TERAFIM (ebr. tĕraphīm)
Speciali oggetti di culto presso gli antichi Ebrei, venerati principalmente presso le singole famiglie. L'etimologia del termine ebraico è del tutto ignota. I Settanta lo trascrivono Θεραϕ(ε)ίν, oppure lo traducono con εἴδωλα, κενοτάϕια, γλυπτά e simili; analogamente fa la Volgata latina.
Questi oggetti della religiosità ebraica più antica sembrano ben essere stati idoli, come suggerisce la stessa maniera di tradurre dei Settanta. La voluminosità di essi si può valutare dall'episodio biblico di Rachele, che ruba i terafim di Labano e li nasconde sotto la sella del cammello (Genesi, XXXI, 19 segg.); più difficile è immaginarsi la loro figura dall'altro episodio di Michol, moglie di David, che preso uno di questi oggetti lo avvolge con panni e pelle di capra e lo mette su un letto per simulare suo marito malato (I Samuele [Re], XIX, 13 segg.). Il santuario particolare di Mica aveva come oggetti principali di culto un efod e un terafim (Giudici, XVII, 5 segg.), e questi due oggetti insieme sono nominati anche in Osea, III, 4. Come l'efod, anche i terafim erano usati per la divinazione (II [IV] Re, XXIII, 24; Ezechiele, XXI, 21; Zaccaria, X, 2); anche in I Sam. [Re], XV, 23, l'uso del sortilegio è messo in parallelo con quello dei terafim ed è riprovato dal punto di vista del jahvismo. Il jahvismo infatti condanna recisamente l'uso dei terafim, presentandolo implicitamente come infiltrazione del paganesimo delle tribù aramaiche (Genesi, XXXV, 2-4; cfr. Giosuè, XXIV, 15).

## Come procedere
Prosegui la voce sui terafim a partire dalla sua ultima frase.

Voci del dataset

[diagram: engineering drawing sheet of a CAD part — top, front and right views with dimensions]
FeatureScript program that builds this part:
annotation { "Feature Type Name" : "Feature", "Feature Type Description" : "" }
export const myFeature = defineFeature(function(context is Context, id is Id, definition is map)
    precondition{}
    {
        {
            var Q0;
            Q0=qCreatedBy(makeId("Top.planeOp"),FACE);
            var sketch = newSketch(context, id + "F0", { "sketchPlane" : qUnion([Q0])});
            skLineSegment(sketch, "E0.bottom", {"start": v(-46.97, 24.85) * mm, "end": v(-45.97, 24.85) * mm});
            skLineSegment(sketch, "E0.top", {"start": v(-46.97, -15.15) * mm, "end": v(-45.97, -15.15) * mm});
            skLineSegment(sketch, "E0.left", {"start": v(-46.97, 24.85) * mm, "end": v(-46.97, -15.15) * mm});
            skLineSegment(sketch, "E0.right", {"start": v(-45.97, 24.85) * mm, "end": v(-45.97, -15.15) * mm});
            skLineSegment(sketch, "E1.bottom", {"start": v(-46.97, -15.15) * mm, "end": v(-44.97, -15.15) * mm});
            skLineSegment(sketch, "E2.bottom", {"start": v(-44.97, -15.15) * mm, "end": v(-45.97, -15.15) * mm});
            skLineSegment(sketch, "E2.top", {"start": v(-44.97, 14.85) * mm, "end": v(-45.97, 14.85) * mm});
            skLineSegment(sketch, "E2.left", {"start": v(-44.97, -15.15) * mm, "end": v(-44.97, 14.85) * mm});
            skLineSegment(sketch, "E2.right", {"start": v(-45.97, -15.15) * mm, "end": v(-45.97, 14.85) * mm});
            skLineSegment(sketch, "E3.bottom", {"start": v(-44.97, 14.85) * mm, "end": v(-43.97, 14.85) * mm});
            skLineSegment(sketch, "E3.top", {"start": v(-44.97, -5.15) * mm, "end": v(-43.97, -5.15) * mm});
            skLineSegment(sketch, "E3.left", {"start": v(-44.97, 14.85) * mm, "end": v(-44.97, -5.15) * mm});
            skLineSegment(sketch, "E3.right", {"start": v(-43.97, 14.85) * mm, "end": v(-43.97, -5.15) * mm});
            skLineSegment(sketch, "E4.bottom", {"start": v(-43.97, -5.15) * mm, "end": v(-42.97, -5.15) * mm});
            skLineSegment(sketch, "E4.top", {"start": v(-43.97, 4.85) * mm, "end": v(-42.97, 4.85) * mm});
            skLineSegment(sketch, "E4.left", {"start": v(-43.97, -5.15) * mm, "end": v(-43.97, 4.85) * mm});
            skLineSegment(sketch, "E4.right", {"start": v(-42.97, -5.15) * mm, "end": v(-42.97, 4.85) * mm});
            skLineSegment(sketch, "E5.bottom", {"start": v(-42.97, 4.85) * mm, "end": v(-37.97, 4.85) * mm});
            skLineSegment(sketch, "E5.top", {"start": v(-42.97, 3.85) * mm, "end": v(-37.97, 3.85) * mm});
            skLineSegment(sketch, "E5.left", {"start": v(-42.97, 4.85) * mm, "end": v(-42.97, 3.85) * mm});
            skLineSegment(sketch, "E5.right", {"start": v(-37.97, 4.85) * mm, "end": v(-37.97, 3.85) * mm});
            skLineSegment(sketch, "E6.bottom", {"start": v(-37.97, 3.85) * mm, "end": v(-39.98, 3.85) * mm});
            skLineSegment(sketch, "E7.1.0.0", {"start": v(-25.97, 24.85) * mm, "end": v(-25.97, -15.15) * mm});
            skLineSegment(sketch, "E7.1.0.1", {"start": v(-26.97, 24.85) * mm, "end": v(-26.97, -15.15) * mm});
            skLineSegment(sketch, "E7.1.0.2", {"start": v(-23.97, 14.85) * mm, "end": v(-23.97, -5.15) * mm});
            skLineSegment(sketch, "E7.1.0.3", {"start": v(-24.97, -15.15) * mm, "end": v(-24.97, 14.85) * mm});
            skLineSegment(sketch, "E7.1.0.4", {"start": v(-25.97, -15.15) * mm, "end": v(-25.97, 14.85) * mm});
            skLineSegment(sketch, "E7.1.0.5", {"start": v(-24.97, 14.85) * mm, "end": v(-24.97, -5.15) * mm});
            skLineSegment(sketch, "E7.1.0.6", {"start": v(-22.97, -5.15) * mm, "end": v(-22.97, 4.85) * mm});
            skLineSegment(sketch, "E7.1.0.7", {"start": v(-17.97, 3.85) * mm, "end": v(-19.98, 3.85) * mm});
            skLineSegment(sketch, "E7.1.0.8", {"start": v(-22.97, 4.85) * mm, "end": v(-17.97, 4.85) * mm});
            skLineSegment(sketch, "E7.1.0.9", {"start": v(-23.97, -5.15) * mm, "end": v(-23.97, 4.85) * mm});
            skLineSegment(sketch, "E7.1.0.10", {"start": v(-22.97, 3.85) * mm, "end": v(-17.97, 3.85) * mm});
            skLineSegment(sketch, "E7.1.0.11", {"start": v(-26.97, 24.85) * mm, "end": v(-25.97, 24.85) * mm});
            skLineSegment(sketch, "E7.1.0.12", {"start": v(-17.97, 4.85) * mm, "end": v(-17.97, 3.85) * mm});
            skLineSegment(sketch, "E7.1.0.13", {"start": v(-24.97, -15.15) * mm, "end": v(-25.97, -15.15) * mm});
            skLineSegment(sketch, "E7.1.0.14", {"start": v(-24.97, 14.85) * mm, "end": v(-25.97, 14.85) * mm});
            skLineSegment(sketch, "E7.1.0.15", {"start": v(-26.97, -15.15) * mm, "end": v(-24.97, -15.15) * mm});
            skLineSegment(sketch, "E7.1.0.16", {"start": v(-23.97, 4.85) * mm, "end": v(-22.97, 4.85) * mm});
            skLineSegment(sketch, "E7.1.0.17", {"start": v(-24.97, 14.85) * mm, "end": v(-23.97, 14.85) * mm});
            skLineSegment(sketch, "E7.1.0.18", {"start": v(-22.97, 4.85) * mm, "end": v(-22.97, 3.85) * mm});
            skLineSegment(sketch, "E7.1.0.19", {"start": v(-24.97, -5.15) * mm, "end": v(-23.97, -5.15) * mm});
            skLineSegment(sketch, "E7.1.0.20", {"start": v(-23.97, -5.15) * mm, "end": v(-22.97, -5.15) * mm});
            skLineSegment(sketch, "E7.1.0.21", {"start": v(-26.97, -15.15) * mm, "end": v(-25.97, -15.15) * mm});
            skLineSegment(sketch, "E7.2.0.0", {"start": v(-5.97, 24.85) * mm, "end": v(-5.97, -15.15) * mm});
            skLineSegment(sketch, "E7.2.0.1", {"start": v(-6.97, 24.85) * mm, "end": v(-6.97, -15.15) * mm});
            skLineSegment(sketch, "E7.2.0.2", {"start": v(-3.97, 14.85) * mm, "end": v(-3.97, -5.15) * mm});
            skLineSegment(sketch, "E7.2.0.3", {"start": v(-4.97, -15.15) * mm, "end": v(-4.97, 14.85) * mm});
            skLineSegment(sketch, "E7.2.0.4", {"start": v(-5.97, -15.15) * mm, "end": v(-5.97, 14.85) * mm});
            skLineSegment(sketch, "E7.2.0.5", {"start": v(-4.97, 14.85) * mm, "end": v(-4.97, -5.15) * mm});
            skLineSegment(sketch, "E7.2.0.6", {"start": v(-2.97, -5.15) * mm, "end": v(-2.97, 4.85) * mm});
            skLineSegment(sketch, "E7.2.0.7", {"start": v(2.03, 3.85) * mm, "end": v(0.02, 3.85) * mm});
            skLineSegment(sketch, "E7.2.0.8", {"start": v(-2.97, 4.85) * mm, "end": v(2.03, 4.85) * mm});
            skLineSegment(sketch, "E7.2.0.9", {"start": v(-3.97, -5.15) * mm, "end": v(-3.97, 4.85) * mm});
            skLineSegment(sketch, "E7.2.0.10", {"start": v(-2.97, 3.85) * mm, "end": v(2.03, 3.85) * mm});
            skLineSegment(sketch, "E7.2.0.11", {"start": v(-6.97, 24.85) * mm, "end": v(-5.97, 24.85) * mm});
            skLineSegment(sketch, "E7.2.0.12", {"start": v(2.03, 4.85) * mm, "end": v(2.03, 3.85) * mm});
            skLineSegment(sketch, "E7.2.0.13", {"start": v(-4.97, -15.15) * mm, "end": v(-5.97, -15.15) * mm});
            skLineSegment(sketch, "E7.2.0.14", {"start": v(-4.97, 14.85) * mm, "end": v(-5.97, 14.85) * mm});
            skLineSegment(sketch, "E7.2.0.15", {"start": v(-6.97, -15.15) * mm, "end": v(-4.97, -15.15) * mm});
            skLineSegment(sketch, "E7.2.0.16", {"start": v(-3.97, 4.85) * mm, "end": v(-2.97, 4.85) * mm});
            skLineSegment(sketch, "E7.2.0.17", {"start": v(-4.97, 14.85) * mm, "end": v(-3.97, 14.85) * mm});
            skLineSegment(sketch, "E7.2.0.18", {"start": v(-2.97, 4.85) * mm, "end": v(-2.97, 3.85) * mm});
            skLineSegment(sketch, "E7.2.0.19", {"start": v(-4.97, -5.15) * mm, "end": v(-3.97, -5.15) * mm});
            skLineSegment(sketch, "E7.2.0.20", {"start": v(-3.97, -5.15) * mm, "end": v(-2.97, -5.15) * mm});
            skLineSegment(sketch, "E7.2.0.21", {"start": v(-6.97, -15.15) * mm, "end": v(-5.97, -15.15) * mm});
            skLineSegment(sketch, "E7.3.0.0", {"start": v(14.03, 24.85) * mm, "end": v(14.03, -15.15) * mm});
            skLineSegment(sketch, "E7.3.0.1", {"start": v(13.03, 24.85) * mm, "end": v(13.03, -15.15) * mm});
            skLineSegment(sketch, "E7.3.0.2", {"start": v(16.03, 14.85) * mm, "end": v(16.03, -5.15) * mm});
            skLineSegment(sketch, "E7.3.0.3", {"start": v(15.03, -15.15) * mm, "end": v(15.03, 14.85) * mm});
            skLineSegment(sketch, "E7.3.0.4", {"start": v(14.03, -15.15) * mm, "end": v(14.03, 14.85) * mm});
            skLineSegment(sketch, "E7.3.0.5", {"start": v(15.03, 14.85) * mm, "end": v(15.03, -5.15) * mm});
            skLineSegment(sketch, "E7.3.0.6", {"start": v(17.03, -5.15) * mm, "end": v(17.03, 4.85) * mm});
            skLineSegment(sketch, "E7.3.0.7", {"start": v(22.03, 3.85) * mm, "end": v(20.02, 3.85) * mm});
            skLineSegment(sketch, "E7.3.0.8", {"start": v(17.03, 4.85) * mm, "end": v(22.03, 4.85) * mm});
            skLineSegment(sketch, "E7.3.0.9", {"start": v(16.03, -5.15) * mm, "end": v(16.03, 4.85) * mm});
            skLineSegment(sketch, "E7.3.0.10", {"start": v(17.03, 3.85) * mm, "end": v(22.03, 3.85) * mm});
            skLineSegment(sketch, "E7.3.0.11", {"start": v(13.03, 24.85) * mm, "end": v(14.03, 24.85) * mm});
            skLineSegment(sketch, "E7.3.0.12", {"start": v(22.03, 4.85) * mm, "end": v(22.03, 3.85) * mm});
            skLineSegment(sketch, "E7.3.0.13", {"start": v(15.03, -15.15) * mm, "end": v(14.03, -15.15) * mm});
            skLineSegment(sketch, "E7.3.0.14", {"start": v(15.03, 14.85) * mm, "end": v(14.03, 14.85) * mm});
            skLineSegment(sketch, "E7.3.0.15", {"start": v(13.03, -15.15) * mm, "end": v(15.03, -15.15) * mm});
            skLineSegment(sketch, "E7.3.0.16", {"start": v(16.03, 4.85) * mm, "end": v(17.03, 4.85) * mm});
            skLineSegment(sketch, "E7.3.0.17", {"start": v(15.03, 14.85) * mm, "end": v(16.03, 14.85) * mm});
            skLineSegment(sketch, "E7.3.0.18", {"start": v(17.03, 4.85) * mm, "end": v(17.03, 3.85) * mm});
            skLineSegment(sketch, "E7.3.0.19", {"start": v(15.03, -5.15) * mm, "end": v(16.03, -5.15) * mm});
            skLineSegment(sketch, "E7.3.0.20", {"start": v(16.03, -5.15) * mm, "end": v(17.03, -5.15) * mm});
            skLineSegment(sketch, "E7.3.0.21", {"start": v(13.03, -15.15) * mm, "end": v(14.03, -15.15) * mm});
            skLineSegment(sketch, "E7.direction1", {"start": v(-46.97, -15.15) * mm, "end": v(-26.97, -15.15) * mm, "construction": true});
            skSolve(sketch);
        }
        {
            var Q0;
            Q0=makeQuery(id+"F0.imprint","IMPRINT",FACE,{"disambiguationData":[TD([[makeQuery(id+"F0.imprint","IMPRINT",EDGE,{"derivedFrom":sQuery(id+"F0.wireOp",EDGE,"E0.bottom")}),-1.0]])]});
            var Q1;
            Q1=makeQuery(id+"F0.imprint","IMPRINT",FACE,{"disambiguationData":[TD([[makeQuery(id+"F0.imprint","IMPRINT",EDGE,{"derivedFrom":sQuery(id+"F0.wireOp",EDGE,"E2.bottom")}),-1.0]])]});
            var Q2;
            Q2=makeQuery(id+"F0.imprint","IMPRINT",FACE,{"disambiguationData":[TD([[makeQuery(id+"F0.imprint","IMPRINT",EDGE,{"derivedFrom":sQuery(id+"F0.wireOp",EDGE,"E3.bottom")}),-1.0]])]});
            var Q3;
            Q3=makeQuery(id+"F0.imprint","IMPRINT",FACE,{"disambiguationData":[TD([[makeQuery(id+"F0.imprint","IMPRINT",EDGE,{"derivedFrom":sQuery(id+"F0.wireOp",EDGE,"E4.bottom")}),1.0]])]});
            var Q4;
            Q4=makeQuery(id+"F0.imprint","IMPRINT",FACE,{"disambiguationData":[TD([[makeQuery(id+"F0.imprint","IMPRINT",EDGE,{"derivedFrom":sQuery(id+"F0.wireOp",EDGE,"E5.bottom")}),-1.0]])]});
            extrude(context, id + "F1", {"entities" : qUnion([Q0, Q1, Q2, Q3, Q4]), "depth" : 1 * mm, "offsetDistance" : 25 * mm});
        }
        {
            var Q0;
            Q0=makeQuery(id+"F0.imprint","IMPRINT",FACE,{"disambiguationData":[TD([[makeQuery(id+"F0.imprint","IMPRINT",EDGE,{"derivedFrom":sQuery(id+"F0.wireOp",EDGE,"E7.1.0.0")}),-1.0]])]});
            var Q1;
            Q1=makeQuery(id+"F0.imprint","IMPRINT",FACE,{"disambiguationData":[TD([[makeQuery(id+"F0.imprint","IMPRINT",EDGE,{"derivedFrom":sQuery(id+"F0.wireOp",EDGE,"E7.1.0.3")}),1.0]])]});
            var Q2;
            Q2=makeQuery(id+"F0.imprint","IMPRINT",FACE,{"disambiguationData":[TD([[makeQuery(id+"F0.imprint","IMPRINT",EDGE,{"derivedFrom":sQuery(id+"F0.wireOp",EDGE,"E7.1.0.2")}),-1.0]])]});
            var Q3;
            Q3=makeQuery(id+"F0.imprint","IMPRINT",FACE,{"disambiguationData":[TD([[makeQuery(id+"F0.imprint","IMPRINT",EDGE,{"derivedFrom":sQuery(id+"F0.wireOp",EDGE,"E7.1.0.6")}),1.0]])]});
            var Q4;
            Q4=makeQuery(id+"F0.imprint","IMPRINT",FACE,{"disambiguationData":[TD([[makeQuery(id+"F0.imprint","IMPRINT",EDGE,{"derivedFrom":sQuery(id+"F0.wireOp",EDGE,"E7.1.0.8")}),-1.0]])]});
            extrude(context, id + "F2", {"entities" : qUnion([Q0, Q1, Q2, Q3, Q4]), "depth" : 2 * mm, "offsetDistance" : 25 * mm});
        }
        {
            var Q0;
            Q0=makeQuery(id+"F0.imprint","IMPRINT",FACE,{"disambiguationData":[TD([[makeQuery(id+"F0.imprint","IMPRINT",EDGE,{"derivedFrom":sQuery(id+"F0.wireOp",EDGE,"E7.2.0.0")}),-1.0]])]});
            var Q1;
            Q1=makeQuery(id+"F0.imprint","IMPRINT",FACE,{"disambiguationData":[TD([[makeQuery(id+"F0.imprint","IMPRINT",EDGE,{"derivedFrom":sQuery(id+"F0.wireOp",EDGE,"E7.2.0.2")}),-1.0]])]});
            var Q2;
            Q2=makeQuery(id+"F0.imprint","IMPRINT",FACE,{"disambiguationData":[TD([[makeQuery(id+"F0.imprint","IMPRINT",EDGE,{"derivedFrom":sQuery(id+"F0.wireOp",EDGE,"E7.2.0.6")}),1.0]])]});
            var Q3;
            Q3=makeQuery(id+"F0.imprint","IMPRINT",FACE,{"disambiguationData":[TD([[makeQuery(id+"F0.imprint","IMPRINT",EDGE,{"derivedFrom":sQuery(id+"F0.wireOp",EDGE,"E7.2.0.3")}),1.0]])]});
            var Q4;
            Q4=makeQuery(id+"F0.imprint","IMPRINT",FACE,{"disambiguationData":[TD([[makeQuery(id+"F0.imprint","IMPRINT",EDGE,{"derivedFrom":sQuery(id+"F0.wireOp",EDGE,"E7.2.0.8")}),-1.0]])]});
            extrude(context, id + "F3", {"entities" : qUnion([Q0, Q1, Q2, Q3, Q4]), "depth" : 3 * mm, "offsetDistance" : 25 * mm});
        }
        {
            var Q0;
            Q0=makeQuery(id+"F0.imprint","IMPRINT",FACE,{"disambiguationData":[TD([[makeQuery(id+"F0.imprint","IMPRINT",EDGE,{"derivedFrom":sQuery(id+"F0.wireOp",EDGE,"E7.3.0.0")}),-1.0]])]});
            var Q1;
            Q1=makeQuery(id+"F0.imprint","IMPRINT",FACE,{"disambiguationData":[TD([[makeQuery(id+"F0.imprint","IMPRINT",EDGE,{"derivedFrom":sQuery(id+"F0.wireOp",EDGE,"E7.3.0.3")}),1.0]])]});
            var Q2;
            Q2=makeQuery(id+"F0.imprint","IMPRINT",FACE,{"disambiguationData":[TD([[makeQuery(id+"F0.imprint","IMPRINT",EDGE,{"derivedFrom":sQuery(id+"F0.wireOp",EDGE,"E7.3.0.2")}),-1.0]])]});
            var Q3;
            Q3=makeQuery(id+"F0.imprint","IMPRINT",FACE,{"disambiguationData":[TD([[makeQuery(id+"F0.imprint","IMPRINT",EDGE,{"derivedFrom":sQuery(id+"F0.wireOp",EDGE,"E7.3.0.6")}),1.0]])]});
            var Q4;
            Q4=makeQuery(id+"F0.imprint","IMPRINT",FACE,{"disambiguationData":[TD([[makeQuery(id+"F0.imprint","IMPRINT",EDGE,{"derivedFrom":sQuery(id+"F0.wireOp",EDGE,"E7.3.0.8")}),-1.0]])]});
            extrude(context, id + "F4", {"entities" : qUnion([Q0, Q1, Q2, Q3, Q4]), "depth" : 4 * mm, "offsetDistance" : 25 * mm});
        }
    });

## Risultato dell'esercizio
Da questi dati della Bibbia parecchi studiosi hanno concluso che i terafim dovevano essere, in sostanza, statuette, e che probabilmente rappresentavano gli antenati delle singole famiglie, una specie di dei penates. Questa relazione ancestrale è una mera congettura; è bensì verosimile l'ipotesi che gli oggetti in questione fossero delle statuette, ma in tal caso rimane sempre il problema dell'impiego di tali statuette a uso divinatorio. Nei recenti scavi archeologici di Palestina si sono trovate in realtà alcune statuette, di piccole dimensioni e di lavorazione assai rozza, che appartennero ai Cananei, abitatori della Palestina prima degli Ebrei, e che dagli archeologi sono state chiamate terafim; ma è un appellativo convenzionale, poiché non vi è alcun argomento solido per ritenere che i terafim della Bibbia corrispondessero realmente a questo tipo di statuette rinvenute.
Bibl.: I. Benziger, Hebräische Archäologie, 3a ed., Lipsia 1927, pp. 328, 344-345.